Nos conocimos el siglo pasado, cuando yo asistía a los congresos internacionales de lectura, que organizaba Fundalectura de la mano de Silvia Castrillón, allí entre los cafés de pasillo nos fuimos acercando por nuestras coincidencias pedagógicas en torno a la lectura y la escritura. Él era un joven y entusiasta profesor de una prestigiosa universidad venezolana, y yo un escritor y tallerista independiente que hacía proyectos con jóvenes y maestros en mi ciudad, Santiago de Cali.
Como él andaba por su maestría y yo empezando a documentar mis procesos con la ilusión de publicarlos, nuestras charlas eran interminables y apasionadas y nuestra cita anual en la Feria Internacional del Libro de Bogotá una oportunidad maravillosa para compartirnos nuestros avances y retroalimentar nuestros trabajos.
Él desde la academia y yo desde afuera, no tuvimos nunca ninguna diferencia porque nos unía algo muy especial: buscar maneras para llevar la lectura y la escritura de manera alegre y divertida a nuestros estudiantes, y en ese diálogo entre personas y saberes él conoció mi cuento El Amigo, ese con el que gané en 1986 el concurso Internacional de Cuento Corto convocado por la Casa de la Cultura del municipio de Calarcá y la revista Kanora, con motivo del centenario de dicha población del Quindío.
Entre ellos hubo amor a primera vista porque él es amante del cuento corto y cuando yo le contaba la manera de utilizar este cuento en mis talleres y las actividades que hacía, las cuales aparecieron en mi libro Escribir NO Muerde, él lo adoptó para sus prácticas e incluso lo referenció en su trabajo de doctorado que hacía en una universidad europea, de la mano de un reconocido académico, al que le habló de mi trabajo con una generosidad que poco existe en esa institución llamada “academia”, donde los egos generan taras como el desconocimiento selectivo, cuando el “colega” no encaja en los moldes.
Nuestra amistad, que perduró en el tiempo, se mantuvo a punta de teléfono correos y Facebook.

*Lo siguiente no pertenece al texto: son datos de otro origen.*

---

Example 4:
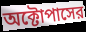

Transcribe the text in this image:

অক্টোপাসের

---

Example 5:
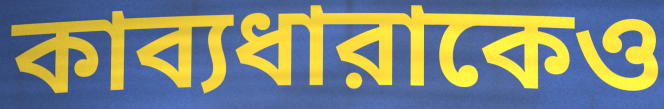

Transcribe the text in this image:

কাব্যধারাকেও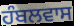
ਹੰਬਲਵਾਸ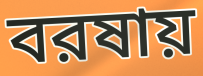
বরষায়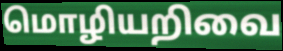
மொழியறிவை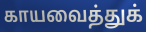
காயவைத்துக்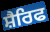
ਸ਼ੈਰਿਫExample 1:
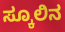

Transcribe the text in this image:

ಸ್ಕೂಲಿನ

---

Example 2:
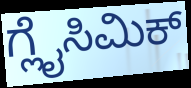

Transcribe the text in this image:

ಗ್ಲೈಸಿಮಿಕ್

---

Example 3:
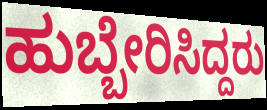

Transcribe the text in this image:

ಹುಬ್ಬೇರಿಸಿದ್ದರು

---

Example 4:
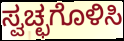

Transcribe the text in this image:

ಸ್ವಚ್ಛಗೊಳಿಸಿ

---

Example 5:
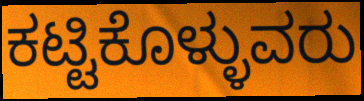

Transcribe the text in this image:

ಕಟ್ಟಿಕೊಳ್ಳುವರು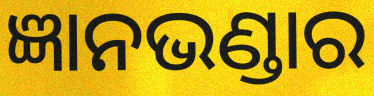
ଜ୍ଞାନଭଣ୍ଡାର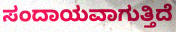
ಸಂದಾಯವಾಗುತ್ತಿದೆ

Luego llegó a su país la peste, es decir, el chavismo y con esa peste el trabajo de mi amigo se vio interrumpido súbitamente y sus años de entrega fueron pisoteados y al final a él, como a millones de sus compatriotas, les tocó salir de su patria para preservar sus vidas y las de sus seres queridos.
Nunca hemos tocado a fondo el tema político y la situación de su país, él no pone el tema y yo por respeto tampoco, pero yo sí tengo claro que esa peste que padecen países como Cuba, Nicaragua o Venezuela y de la que se salvaron Ecuador y Bolivia, es nefasta, por eso, no entiendo el afán de algunos individuos nacidos en mi país, por inocularla en nuestra patria para traer con ella la ruina y la desolación.

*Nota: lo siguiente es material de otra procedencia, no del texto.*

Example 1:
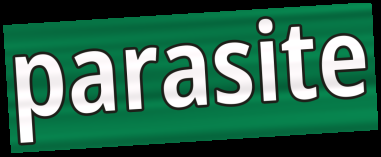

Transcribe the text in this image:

parasite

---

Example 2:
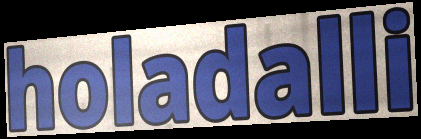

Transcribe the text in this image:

holadalli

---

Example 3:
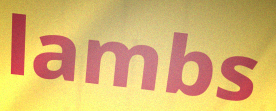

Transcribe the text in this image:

lambs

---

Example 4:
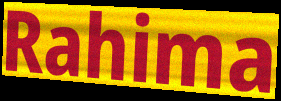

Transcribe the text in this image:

Rahima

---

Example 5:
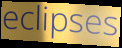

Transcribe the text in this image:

eclipses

Me duele mucho no poder nombrar a mi amigo y dedicarle este texto, pero yo no sé si los tiranos puedan utilizarlo en su contra, por eso, quiero trascribir El Amigo, como un homenaje para él y todos los que han salido de sus países para preservar sus vidas por cuestiones políticas o de otra índole, como un símbolo de esa amistad que lo trasciendo todo, fronteras, política, ideología… e incluso la muerte.
Mientras la luz vuelve a brillar en tu país, aquí va El Amigo, que tanto aprecias, un abrazo en la distancia y el deseo de volvernos a encontrar algún día para compartir, al calor de un café, nuestro amor por las palabras y la dicha de esa amistad que todo lo trasciende.
El Amigo
Todas las mañanas cumpliendo con la rutina de mi trabajo, paso por una casa en cuyo balcón hay un viejo sentado en su silla de ruedas. Siempre, al pasar junto a la casa, el viejo y yo nos saludamos batiendo nuestras manos.

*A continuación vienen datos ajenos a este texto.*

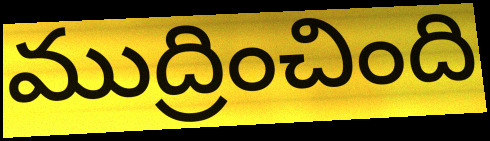
ముద్రించింది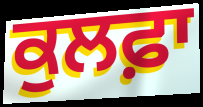
ਕੁਲਫ਼ਾ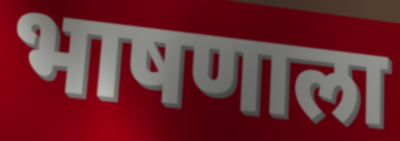
भाषणाला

No sé cómo se llama, ni él sabe mi nombre. Tal vez el vernos todos los días, casi obligatoriamente, nos haya hecho amigos.
Hoy no nos vimos, y al pasar por su balcón, me he sentido muy triste al pensar en lo que pudo ocurrirle. Ya a su edad y con la mala salud que aparentaba, despertar a un nuevo día era una sorpresa.
Esta mañana me he sentido muy alegre, pues el viejo ha sido el primero en traer flores a mi tumba.